[Begin Input data]

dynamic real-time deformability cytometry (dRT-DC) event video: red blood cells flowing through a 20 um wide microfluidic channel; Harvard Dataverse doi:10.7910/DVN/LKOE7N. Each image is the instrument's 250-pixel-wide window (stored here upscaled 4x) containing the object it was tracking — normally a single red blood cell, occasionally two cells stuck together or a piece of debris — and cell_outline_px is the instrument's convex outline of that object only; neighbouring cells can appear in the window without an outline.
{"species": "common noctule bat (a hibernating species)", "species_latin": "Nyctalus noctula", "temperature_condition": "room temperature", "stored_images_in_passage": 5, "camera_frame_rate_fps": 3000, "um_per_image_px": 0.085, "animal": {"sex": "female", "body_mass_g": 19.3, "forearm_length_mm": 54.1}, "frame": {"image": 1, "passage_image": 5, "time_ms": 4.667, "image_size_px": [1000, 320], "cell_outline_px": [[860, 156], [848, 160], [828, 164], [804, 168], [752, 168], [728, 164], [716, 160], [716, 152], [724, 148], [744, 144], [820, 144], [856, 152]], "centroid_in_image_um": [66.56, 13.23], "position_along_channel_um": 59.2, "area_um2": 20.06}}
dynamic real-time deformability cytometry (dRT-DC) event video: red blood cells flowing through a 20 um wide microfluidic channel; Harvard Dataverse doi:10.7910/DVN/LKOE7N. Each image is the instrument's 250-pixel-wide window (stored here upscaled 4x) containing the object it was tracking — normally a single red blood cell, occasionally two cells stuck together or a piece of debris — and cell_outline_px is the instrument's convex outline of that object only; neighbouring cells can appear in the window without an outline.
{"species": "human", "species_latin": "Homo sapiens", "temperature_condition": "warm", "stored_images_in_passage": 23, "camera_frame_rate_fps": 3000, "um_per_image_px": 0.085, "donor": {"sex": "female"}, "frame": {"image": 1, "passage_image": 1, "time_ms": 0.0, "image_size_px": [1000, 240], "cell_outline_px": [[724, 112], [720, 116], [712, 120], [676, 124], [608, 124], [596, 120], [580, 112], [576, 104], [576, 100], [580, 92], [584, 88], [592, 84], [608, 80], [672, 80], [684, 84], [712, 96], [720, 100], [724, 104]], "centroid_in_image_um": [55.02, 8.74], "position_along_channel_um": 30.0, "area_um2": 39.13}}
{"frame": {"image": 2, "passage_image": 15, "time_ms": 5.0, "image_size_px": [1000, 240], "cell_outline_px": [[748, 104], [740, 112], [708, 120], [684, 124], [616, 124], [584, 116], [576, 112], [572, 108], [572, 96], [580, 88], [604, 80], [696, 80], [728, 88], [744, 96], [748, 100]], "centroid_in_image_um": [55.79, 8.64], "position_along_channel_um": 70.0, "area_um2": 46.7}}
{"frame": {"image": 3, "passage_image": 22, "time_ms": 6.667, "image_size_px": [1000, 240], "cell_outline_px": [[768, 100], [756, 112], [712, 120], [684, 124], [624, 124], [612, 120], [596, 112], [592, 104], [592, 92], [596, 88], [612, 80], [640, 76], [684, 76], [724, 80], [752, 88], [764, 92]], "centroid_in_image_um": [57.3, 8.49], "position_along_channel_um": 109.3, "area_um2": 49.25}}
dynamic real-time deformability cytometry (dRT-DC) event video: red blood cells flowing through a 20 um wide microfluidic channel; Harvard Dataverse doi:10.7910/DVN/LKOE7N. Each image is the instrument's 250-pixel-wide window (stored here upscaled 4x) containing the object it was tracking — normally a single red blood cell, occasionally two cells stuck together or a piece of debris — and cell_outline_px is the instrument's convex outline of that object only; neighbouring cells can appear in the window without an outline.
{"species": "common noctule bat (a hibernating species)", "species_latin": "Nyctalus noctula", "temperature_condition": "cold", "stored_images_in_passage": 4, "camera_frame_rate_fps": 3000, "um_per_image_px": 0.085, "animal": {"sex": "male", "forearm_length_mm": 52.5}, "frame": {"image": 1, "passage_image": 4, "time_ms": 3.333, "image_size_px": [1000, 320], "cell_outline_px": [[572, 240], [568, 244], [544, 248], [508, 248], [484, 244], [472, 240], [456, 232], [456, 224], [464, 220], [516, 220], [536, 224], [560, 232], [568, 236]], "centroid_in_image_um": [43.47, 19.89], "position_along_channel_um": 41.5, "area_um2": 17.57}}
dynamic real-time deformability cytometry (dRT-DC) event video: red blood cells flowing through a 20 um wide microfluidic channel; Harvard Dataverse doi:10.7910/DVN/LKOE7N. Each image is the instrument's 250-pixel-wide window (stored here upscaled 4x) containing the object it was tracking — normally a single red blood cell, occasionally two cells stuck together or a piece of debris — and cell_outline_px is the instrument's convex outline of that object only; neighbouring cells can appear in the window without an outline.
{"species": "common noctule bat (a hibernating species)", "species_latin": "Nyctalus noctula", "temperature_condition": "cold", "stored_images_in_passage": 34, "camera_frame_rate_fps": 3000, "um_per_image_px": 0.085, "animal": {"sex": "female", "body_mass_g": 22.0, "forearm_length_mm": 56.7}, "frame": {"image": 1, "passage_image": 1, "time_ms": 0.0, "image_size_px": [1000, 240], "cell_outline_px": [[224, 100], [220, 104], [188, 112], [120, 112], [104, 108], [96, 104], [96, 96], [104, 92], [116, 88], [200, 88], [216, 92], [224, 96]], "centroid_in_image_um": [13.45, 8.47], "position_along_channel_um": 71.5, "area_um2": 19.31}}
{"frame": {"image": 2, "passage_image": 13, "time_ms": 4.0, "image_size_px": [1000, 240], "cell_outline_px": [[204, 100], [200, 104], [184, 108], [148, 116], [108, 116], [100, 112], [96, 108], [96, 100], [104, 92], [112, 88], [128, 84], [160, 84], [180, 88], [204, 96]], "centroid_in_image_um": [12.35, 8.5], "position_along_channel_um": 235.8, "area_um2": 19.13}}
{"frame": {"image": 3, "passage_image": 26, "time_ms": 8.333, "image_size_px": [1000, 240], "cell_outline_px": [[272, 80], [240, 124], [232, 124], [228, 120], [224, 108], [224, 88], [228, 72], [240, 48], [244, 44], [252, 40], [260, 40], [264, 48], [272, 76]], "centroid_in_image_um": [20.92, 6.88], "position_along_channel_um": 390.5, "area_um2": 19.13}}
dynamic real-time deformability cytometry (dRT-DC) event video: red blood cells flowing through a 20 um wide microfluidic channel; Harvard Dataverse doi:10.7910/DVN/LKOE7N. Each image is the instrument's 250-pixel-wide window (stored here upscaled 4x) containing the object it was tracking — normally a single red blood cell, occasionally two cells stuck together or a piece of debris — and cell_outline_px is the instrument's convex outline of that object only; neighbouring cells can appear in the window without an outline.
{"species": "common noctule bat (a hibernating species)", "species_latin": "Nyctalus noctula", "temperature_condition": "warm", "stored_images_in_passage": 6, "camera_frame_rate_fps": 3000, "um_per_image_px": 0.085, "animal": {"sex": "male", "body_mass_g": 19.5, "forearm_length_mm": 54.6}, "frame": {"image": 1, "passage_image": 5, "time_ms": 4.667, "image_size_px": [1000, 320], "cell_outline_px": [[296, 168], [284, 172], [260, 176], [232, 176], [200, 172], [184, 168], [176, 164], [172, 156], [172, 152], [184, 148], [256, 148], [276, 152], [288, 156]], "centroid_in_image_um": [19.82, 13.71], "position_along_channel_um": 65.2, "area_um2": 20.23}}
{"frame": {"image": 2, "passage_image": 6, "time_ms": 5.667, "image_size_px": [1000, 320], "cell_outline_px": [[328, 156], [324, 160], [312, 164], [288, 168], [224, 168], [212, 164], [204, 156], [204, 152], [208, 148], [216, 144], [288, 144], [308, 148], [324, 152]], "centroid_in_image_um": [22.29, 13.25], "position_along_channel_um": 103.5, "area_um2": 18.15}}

[End Input data]

Your goal: Extract every entry in the listing word for word.

Solved problem:
dynamic real-time deformability cytometry (dRT-DC) event video: red blood cells flowing through a 20 um wide microfluidic channel; Harvard Dataverse doi:10.7910/DVN/LKOE7N. Each image is the instrument's 250-pixel-wide window (stored here upscaled 4x) containing the object it was tracking — normally a single red blood cell, occasionally two cells stuck together or a piece of debris — and cell_outline_px is the instrument's convex outline of that object only; neighbouring cells can appear in the window without an outline.
{"species": "common noctule bat (a hibernating species)", "species_latin": "Nyctalus noctula", "temperature_condition": "room temperature", "stored_images_in_passage": 5, "camera_frame_rate_fps": 3000, "um_per_image_px": 0.085, "animal": {"sex": "female", "body_mass_g": 19.3, "forearm_length_mm": 54.1}, "frame": {"image": 1, "passage_image": 5, "time_ms": 4.667, "image_size_px": [1000, 320], "cell_outline_px": [[860, 156], [848, 160], [828, 164], [804, 168], [752, 168], [728, 164], [716, 160], [716, 152], [724, 148], [744, 144], [820, 144], [856, 152]], "centroid_in_image_um": [66.56, 13.23], "position_along_channel_um": 59.2, "area_um2": 20.06}}
dynamic real-time deformability cytometry (dRT-DC) event video: red blood cells flowing through a 20 um wide microfluidic channel; Harvard Dataverse doi:10.7910/DVN/LKOE7N. Each image is the instrument's 250-pixel-wide window (stored here upscaled 4x) containing the object it was tracking — normally a single red blood cell, occasionally two cells stuck together or a piece of debris — and cell_outline_px is the instrument's convex outline of that object only; neighbouring cells can appear in the window without an outline.
{"species": "human", "species_latin": "Homo sapiens", "temperature_condition": "warm", "stored_images_in_passage": 23, "camera_frame_rate_fps": 3000, "um_per_image_px": 0.085, "donor": {"sex": "female"}, "frame": {"image": 1, "passage_image": 1, "time_ms": 0.0, "image_size_px": [1000, 240], "cell_outline_px": [[724, 112], [720, 116], [712, 120], [676, 124], [608, 124], [596, 120], [580, 112], [576, 104], [576, 100], [580, 92], [584, 88], [592, 84], [608, 80], [672, 80], [684, 84], [712, 96], [720, 100], [724, 104]], "centroid_in_image_um": [55.02, 8.74], "position_along_channel_um": 30.0, "area_um2": 39.13}}
{"frame": {"image": 2, "passage_image": 15, "time_ms": 5.0, "image_size_px": [1000, 240], "cell_outline_px": [[748, 104], [740, 112], [708, 120], [684, 124], [616, 124], [584, 116], [576, 112], [572, 108], [572, 96], [580, 88], [604, 80], [696, 80], [728, 88], [744, 96], [748, 100]], "centroid_in_image_um": [55.79, 8.64], "position_along_channel_um": 70.0, "area_um2": 46.7}}
{"frame": {"image": 3, "passage_image": 22, "time_ms": 6.667, "image_size_px": [1000, 240], "cell_outline_px": [[768, 100], [756, 112], [712, 120], [684, 124], [624, 124], [612, 120], [596, 112], [592, 104], [592, 92], [596, 88], [612, 80], [640, 76], [684, 76], [724, 80], [752, 88], [764, 92]], "centroid_in_image_um": [57.3, 8.49], "position_along_channel_um": 109.3, "area_um2": 49.25}}
dynamic real-time deformability cytometry (dRT-DC) event video: red blood cells flowing through a 20 um wide microfluidic channel; Harvard Dataverse doi:10.7910/DVN/LKOE7N. Each image is the instrument's 250-pixel-wide window (stored here upscaled 4x) containing the object it was tracking — normally a single red blood cell, occasionally two cells stuck together or a piece of debris — and cell_outline_px is the instrument's convex outline of that object only; neighbouring cells can appear in the window without an outline.
{"species": "common noctule bat (a hibernating species)", "species_latin": "Nyctalus noctula", "temperature_condition": "cold", "stored_images_in_passage": 4, "camera_frame_rate_fps": 3000, "um_per_image_px": 0.085, "animal": {"sex": "male", "forearm_length_mm": 52.5}, "frame": {"image": 1, "passage_image": 4, "time_ms": 3.333, "image_size_px": [1000, 320], "cell_outline_px": [[572, 240], [568, 244], [544, 248], [508, 248], [484, 244], [472, 240], [456, 232], [456, 224], [464, 220], [516, 220], [536, 224], [560, 232], [568, 236]], "centroid_in_image_um": [43.47, 19.89], "position_along_channel_um": 41.5, "area_um2": 17.57}}
dynamic real-time deformability cytometry (dRT-DC) event video: red blood cells flowing through a 20 um wide microfluidic channel; Harvard Dataverse doi:10.7910/DVN/LKOE7N. Each image is the instrument's 250-pixel-wide window (stored here upscaled 4x) containing the object it was tracking — normally a single red blood cell, occasionally two cells stuck together or a piece of debris — and cell_outline_px is the instrument's convex outline of that object only; neighbouring cells can appear in the window without an outline.
{"species": "common noctule bat (a hibernating species)", "species_latin": "Nyctalus noctula", "temperature_condition": "cold", "stored_images_in_passage": 34, "camera_frame_rate_fps": 3000, "um_per_image_px": 0.085, "animal": {"sex": "female", "body_mass_g": 22.0, "forearm_length_mm": 56.7}, "frame": {"image": 1, "passage_image": 1, "time_ms": 0.0, "image_size_px": [1000, 240], "cell_outline_px": [[224, 100], [220, 104], [188, 112], [120, 112], [104, 108], [96, 104], [96, 96], [104, 92], [116, 88], [200, 88], [216, 92], [224, 96]], "centroid_in_image_um": [13.45, 8.47], "position_along_channel_um": 71.5, "area_um2": 19.31}}
{"frame": {"image": 2, "passage_image": 13, "time_ms": 4.0, "image_size_px": [1000, 240], "cell_outline_px": [[204, 100], [200, 104], [184, 108], [148, 116], [108, 116], [100, 112], [96, 108], [96, 100], [104, 92], [112, 88], [128, 84], [160, 84], [180, 88], [204, 96]], "centroid_in_image_um": [12.35, 8.5], "position_along_channel_um": 235.8, "area_um2": 19.13}}
{"frame": {"image": 3, "passage_image": 26, "time_ms": 8.333, "image_size_px": [1000, 240], "cell_outline_px": [[272, 80], [240, 124], [232, 124], [228, 120], [224, 108], [224, 88], [228, 72], [240, 48], [244, 44], [252, 40], [260, 40], [264, 48], [272, 76]], "centroid_in_image_um": [20.92, 6.88], "position_along_channel_um": 390.5, "area_um2": 19.13}}
dynamic real-time deformability cytometry (dRT-DC) event video: red blood cells flowing through a 20 um wide microfluidic channel; Harvard Dataverse doi:10.7910/DVN/LKOE7N. Each image is the instrument's 250-pixel-wide window (stored here upscaled 4x) containing the object it was tracking — normally a single red blood cell, occasionally two cells stuck together or a piece of debris — and cell_outline_px is the instrument's convex outline of that object only; neighbouring cells can appear in the window without an outline.
{"species": "common noctule bat (a hibernating species)", "species_latin": "Nyctalus noctula", "temperature_condition": "warm", "stored_images_in_passage": 6, "camera_frame_rate_fps": 3000, "um_per_image_px": 0.085, "animal": {"sex": "male", "body_mass_g": 19.5, "forearm_length_mm": 54.6}, "frame": {"image": 1, "passage_image": 5, "time_ms": 4.667, "image_size_px": [1000, 320], "cell_outline_px": [[296, 168], [284, 172], [260, 176], [232, 176], [200, 172], [184, 168], [176, 164], [172, 156], [172, 152], [184, 148], [256, 148], [276, 152], [288, 156]], "centroid_in_image_um": [19.82, 13.71], "position_along_channel_um": 65.2, "area_um2": 20.23}}
{"frame": {"image": 2, "passage_image": 6, "time_ms": 5.667, "image_size_px": [1000, 320], "cell_outline_px": [[328, 156], [324, 160], [312, 164], [288, 168], [224, 168], [212, 164], [204, 156], [204, 152], [208, 148], [216, 144], [288, 144], [308, 148], [324, 152]], "centroid_in_image_um": [22.29, 13.25], "position_along_channel_um": 103.5, "area_um2": 18.15}}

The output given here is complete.